Congo : la dette publique baisse à 7229,63 milliards de FCFA en 2025

Au 31 décembre 2025, l’encours global de la dette publique a enregistré un recul significatif de 2,49 %.

Selon le rapport sur la  »Stratégie de gestion de la dette à moyen terme », le stock de la dette publique congolaise(hors arriérés) s’établit désormais à 7 229,63 milliards de FCFA. Il est en baisse de 185,2 milliards de FCFA (-2,49%) par rapport à 2024. En un an, le pays a réussi à réduire son ratio d’endettement de plus de 6points, passant de 80,18 % du PIB en 2024 à 74,11 % fin 2025. Cette décompression budgétaire offre au gouvernement de nouvelles marges de manœuvre, bien que l’encours reste dominé par une composante intérieure prépondérante.

Le portefeuille de la dette reste majoritairement porté par le marché local.
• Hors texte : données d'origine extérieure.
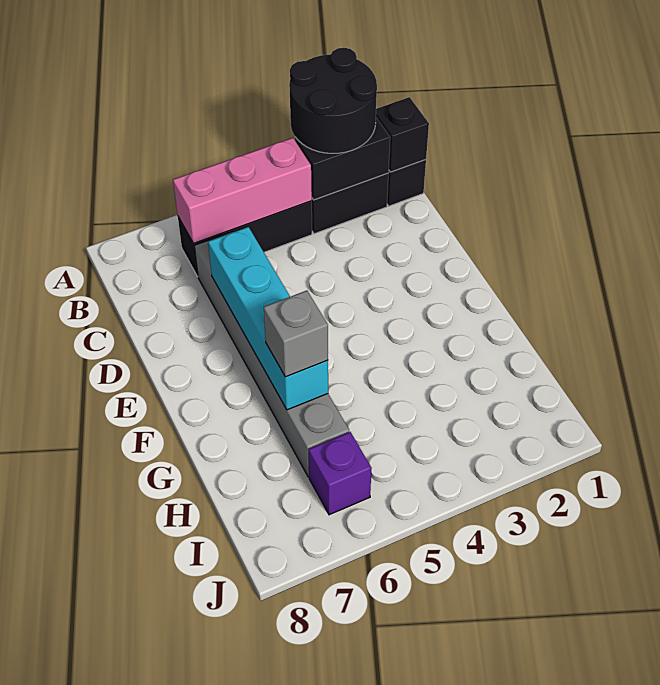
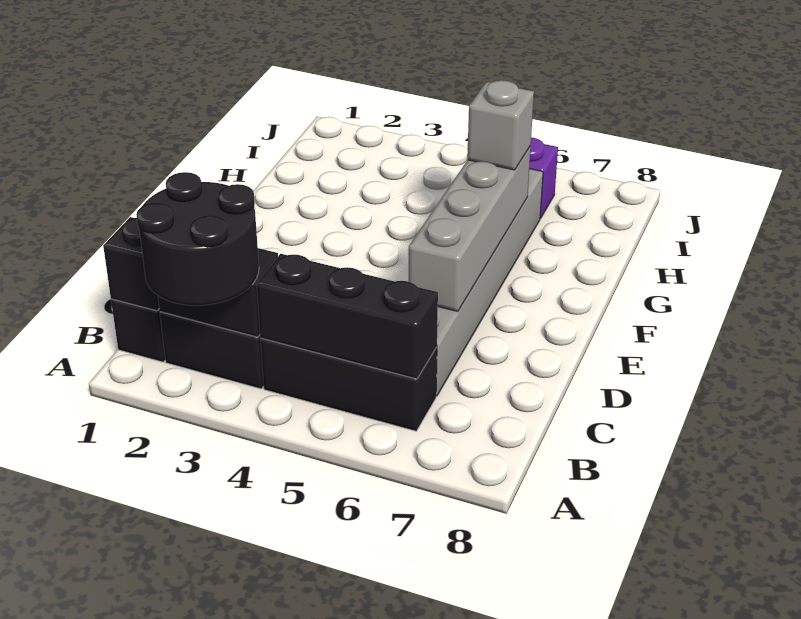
pink brick B4:B6 level 2 -> black brick B4:B6 level 2
cyan brick D6:G6 level 2 -> grey brick D6:G6 level 2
La dette intérieure culmine à 4 418,03 milliards de FCFA, soit 61,11 % de l’encours total. Cette catégorie, qui pèse pour 45,29 % du PIB, est structurée autour de trois piliers. D’abord, les titres publics, ils dominent largement avec 47,17 % de la part intérieure. Les créanciers sociaux : (17,22 %), les engagements envers la BEAC : (13,42 %).
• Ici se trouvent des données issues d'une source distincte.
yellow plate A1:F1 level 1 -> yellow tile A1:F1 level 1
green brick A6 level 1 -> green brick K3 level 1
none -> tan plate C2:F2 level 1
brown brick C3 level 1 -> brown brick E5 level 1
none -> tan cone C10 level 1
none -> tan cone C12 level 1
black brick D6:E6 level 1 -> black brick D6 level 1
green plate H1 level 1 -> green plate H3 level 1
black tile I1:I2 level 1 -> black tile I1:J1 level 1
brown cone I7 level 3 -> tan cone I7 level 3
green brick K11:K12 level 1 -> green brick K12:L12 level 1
La dette extérieure, évaluée à 2 811,62milliards de FCFA (28,82 % du PIB), montre une forte dépendance aux partenaires institutionnels. Les créanciers bilatéraux demeurent les principaux bailleurs de fonds étrangers (45,92 % de la dette externe), suivis de près par les multilatéraux(42,89 %), portés par des institutions de premier plan telles que l’IDA (Groupe Banque mondiale), la BAD et le FMI. Les créanciers commerciaux, quant à eux, ne représentent que 11,19 % du stock externe.
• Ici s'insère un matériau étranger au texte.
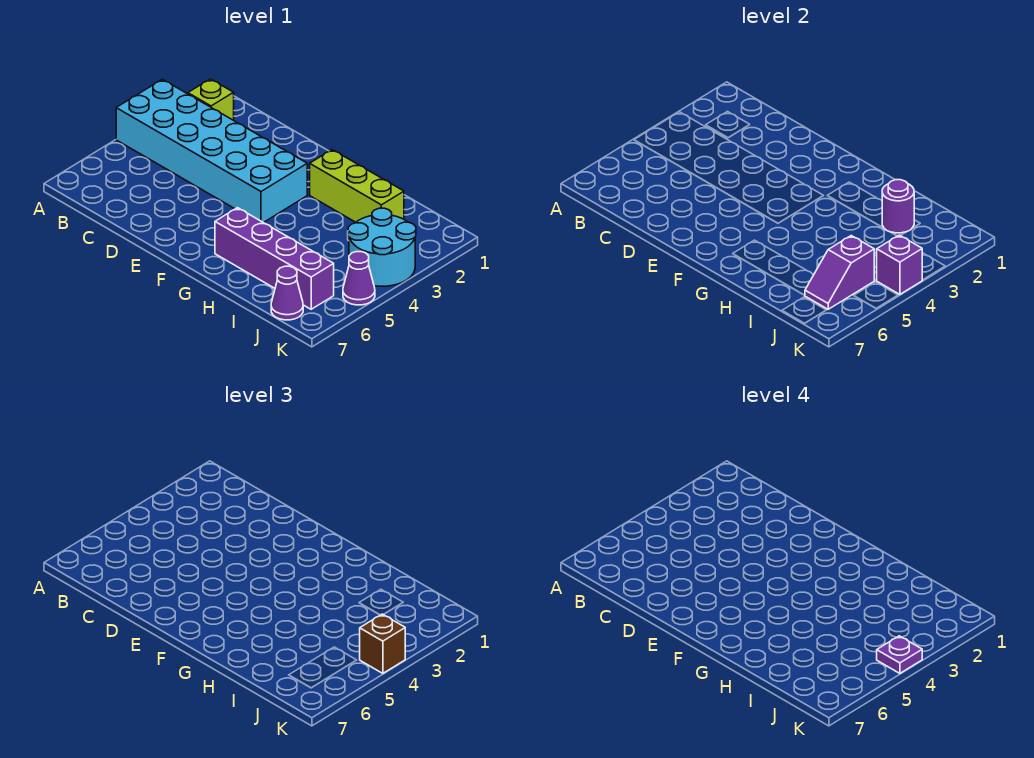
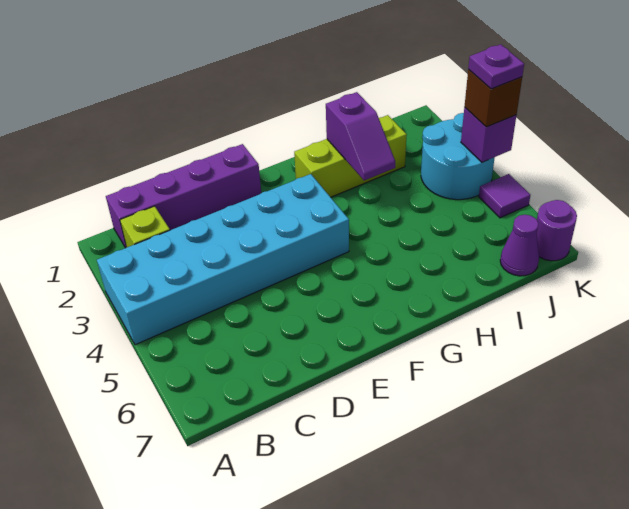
purple brick G6:J6 level 1 -> purple brick B1:E1 level 1
purple round brick I2 level 2 -> purple round brick K7 level 1
purple slope J5:J6 level 2 top 5 -> purple slope H2:H3 level 2 top 2
purple cone K5 level 1 -> purple tile K5 level 1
Malgré cette embellie, l’analyse de la qualité des emprunts appelle à la vigilance. La structure de la dette extérieure révèle que les prêts non concessionnels (37,38 %) et semi-concessionnels (33,78 %) représentent ensemble plus de 71 % du portefeuille externe. La part des prêts purement concessionnels (taux d’intérêt bas et délais de grâce longs)ne s’élève qu’à 28,84 %. L’un des enjeux majeurs pour Brazzaville dans les années à venir sera de poursuivre la restructuration de ce portefeuille afin de privilégier des financements moins coûteux et d’allonger la maturité de sa dette.